> Problem description: The records below must be copied in full, exactly as they read.

(Saved data entries)
☆ ☆ ☆ ☆

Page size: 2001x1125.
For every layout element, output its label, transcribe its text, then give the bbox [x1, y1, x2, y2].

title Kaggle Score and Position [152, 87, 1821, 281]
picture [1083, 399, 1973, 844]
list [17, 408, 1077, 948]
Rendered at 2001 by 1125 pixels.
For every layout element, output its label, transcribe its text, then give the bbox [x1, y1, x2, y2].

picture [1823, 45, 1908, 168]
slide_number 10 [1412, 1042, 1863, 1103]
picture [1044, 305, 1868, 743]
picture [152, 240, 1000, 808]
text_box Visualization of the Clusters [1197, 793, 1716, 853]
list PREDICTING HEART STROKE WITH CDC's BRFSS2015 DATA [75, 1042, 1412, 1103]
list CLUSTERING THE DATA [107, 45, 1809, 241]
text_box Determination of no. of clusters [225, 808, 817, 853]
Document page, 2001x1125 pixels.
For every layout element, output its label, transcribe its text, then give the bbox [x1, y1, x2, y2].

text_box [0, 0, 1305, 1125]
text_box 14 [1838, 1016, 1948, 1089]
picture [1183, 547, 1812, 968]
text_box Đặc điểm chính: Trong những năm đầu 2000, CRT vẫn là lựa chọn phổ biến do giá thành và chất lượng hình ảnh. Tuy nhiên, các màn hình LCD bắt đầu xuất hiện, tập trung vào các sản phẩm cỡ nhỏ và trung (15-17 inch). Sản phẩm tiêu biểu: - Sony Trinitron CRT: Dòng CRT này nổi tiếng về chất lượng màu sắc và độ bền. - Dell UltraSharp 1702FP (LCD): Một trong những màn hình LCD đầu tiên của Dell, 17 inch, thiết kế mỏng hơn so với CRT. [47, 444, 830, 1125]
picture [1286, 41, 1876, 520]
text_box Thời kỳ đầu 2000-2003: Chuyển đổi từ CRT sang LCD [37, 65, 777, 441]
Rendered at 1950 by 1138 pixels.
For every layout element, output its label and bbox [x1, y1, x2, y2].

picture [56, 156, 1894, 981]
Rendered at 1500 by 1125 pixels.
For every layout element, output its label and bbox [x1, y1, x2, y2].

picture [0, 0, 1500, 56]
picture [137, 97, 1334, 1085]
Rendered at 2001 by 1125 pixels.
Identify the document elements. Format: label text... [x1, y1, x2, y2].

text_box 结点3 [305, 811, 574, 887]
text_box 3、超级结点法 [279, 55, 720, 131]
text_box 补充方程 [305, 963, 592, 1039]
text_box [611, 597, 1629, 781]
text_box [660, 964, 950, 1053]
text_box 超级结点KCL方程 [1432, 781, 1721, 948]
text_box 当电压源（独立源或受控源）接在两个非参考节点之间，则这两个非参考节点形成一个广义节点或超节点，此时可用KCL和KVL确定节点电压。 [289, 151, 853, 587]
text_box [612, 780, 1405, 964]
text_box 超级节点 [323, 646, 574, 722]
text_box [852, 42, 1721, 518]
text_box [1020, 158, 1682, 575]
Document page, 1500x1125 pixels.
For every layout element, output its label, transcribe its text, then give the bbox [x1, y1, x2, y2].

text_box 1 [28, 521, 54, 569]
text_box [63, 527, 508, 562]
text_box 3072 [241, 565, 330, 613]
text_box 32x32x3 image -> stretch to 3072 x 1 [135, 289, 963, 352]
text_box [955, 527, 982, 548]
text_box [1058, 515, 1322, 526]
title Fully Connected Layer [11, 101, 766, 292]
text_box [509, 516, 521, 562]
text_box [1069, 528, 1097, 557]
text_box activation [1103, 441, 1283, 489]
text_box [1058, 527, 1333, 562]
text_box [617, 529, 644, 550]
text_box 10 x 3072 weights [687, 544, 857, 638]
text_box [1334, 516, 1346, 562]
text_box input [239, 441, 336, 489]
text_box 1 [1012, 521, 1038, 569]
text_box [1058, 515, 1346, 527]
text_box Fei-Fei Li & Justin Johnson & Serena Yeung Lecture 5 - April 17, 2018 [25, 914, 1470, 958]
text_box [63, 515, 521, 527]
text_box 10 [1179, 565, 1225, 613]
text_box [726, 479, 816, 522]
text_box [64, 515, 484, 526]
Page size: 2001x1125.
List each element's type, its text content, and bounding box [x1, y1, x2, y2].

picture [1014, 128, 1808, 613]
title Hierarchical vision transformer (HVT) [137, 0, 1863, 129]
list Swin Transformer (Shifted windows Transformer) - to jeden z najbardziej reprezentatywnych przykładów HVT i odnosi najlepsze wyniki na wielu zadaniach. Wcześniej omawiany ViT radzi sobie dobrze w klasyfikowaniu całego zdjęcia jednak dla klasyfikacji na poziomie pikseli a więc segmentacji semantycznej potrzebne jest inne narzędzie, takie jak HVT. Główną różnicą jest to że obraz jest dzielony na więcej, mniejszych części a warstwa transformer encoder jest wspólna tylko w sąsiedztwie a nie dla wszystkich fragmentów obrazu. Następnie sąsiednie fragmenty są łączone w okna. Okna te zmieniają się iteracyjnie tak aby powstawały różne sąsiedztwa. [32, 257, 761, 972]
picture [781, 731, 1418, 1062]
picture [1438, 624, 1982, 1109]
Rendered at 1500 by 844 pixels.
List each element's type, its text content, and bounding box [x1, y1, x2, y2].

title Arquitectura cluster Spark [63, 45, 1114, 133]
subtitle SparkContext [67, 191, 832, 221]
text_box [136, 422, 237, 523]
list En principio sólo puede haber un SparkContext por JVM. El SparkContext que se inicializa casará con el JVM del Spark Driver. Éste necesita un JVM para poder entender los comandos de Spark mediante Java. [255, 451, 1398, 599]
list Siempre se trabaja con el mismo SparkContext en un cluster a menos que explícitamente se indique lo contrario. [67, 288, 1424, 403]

☆ ☆ ☆ ☆

> Response below:
Page size: 2001x1125.
For every layout element, output its label, transcribe its text, then give the bbox [x1, y1, x2, y2].

title Kaggle Score and Position [152, 87, 1821, 281]
picture [1083, 399, 1973, 844]
list [17, 408, 1077, 948]
Rendered at 2001 by 1125 pixels.
For every layout element, output its label, transcribe its text, then give the bbox [x1, y1, x2, y2].

picture [1823, 45, 1908, 168]
slide_number 10 [1412, 1042, 1863, 1103]
picture [1044, 305, 1868, 743]
picture [152, 240, 1000, 808]
text_box Visualization of the Clusters [1197, 793, 1716, 853]
list PREDICTING HEART STROKE WITH CDC's BRFSS2015 DATA [75, 1042, 1412, 1103]
list CLUSTERING THE DATA [107, 45, 1809, 241]
text_box Determination of no. of clusters [225, 808, 817, 853]
Document page, 2001x1125 pixels.
For every layout element, output its label, transcribe its text, then give the bbox [x1, y1, x2, y2].

text_box [0, 0, 1305, 1125]
text_box 14 [1838, 1016, 1948, 1089]
picture [1183, 547, 1812, 968]
text_box Đặc điểm chính: Trong những năm đầu 2000, CRT vẫn là lựa chọn phổ biến do giá thành và chất lượng hình ảnh. Tuy nhiên, các màn hình LCD bắt đầu xuất hiện, tập trung vào các sản phẩm cỡ nhỏ và trung (15-17 inch). Sản phẩm tiêu biểu: - Sony Trinitron CRT: Dòng CRT này nổi tiếng về chất lượng màu sắc và độ bền. - Dell UltraSharp 1702FP (LCD): Một trong những màn hình LCD đầu tiên của Dell, 17 inch, thiết kế mỏng hơn so với CRT. [47, 444, 830, 1125]
picture [1286, 41, 1876, 520]
text_box Thời kỳ đầu 2000-2003: Chuyển đổi từ CRT sang LCD [37, 65, 777, 441]
Rendered at 1950 by 1138 pixels.
For every layout element, output its label and bbox [x1, y1, x2, y2].

picture [56, 156, 1894, 981]
Rendered at 1500 by 1125 pixels.
For every layout element, output its label and bbox [x1, y1, x2, y2].

picture [0, 0, 1500, 56]
picture [137, 97, 1334, 1085]
Rendered at 2001 by 1125 pixels.
Identify the document elements. Format: label text... [x1, y1, x2, y2].

text_box 结点3 [305, 811, 574, 887]
text_box 3、超级结点法 [279, 55, 720, 131]
text_box 补充方程 [305, 963, 592, 1039]
text_box [611, 597, 1629, 781]
text_box [660, 964, 950, 1053]
text_box 超级结点KCL方程 [1432, 781, 1721, 948]
text_box 当电压源（独立源或受控源）接在两个非参考节点之间，则这两个非参考节点形成一个广义节点或超节点，此时可用KCL和KVL确定节点电压。 [289, 151, 853, 587]
text_box [612, 780, 1405, 964]
text_box 超级节点 [323, 646, 574, 722]
text_box [852, 42, 1721, 518]
text_box [1020, 158, 1682, 575]
Document page, 1500x1125 pixels.
For every layout element, output its label, transcribe its text, then give the bbox [x1, y1, x2, y2].

text_box 1 [28, 521, 54, 569]
text_box [63, 527, 508, 562]
text_box 3072 [241, 565, 330, 613]
text_box 32x32x3 image -> stretch to 3072 x 1 [135, 289, 963, 352]
text_box [955, 527, 982, 548]
text_box [1058, 515, 1322, 526]
title Fully Connected Layer [11, 101, 766, 292]
text_box [509, 516, 521, 562]
text_box [1069, 528, 1097, 557]
text_box activation [1103, 441, 1283, 489]
text_box [1058, 527, 1333, 562]
text_box [617, 529, 644, 550]
text_box 10 x 3072 weights [687, 544, 857, 638]
text_box [1334, 516, 1346, 562]
text_box input [239, 441, 336, 489]
text_box 1 [1012, 521, 1038, 569]
text_box [1058, 515, 1346, 527]
text_box Fei-Fei Li & Justin Johnson & Serena Yeung Lecture 5 - April 17, 2018 [25, 914, 1470, 958]
text_box [63, 515, 521, 527]
text_box 10 [1179, 565, 1225, 613]
text_box [726, 479, 816, 522]
text_box [64, 515, 484, 526]
Page size: 2001x1125.
List each element's type, its text content, and bounding box [x1, y1, x2, y2].

picture [1014, 128, 1808, 613]
title Hierarchical vision transformer (HVT) [137, 0, 1863, 129]
list Swin Transformer (Shifted windows Transformer) - to jeden z najbardziej reprezentatywnych przykładów HVT i odnosi najlepsze wyniki na wielu zadaniach. Wcześniej omawiany ViT radzi sobie dobrze w klasyfikowaniu całego zdjęcia jednak dla klasyfikacji na poziomie pikseli a więc segmentacji semantycznej potrzebne jest inne narzędzie, takie jak HVT. Główną różnicą jest to że obraz jest dzielony na więcej, mniejszych części a warstwa transformer encoder jest wspólna tylko w sąsiedztwie a nie dla wszystkich fragmentów obrazu. Następnie sąsiednie fragmenty są łączone w okna. Okna te zmieniają się iteracyjnie tak aby powstawały różne sąsiedztwa. [32, 257, 761, 972]
picture [781, 731, 1418, 1062]
picture [1438, 624, 1982, 1109]
Rendered at 1500 by 844 pixels.
List each element's type, its text content, and bounding box [x1, y1, x2, y2].

title Arquitectura cluster Spark [63, 45, 1114, 133]
subtitle SparkContext [67, 191, 832, 221]
text_box [136, 422, 237, 523]
list En principio sólo puede haber un SparkContext por JVM. El SparkContext que se inicializa casará con el JVM del Spark Driver. Éste necesita un JVM para poder entender los comandos de Spark mediante Java. [255, 451, 1398, 599]
list Siempre se trabaja con el mismo SparkContext en un cluster a menos que explícitamente se indique lo contrario. [67, 288, 1424, 403]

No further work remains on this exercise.